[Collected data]

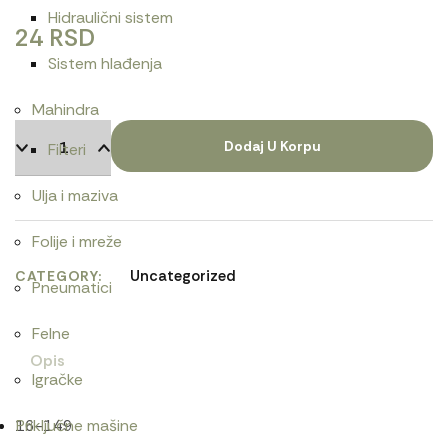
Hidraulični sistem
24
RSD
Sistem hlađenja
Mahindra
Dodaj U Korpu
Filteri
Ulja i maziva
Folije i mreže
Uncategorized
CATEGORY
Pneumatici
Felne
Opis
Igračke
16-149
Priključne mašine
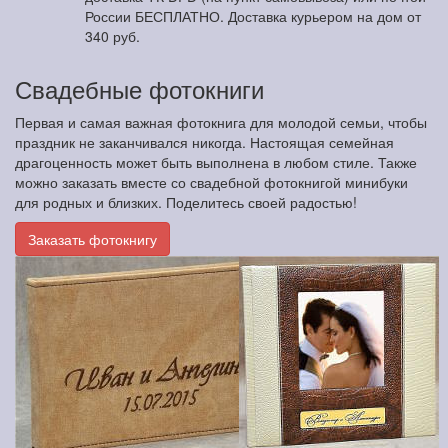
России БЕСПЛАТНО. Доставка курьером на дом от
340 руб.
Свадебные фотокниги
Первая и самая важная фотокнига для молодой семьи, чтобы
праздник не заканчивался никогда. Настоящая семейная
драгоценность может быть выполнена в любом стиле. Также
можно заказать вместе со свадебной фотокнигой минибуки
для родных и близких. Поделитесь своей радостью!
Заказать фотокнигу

# Required action
Only the lines from the one containing "можно заказать вместе" through the end of the entries above belong in the answer; repeat them exactly.

# Written response
можно заказать вместе со свадебной фотокнигой минибуки
для родных и близких. Поделитесь своей радостью!
Заказать фотокнигу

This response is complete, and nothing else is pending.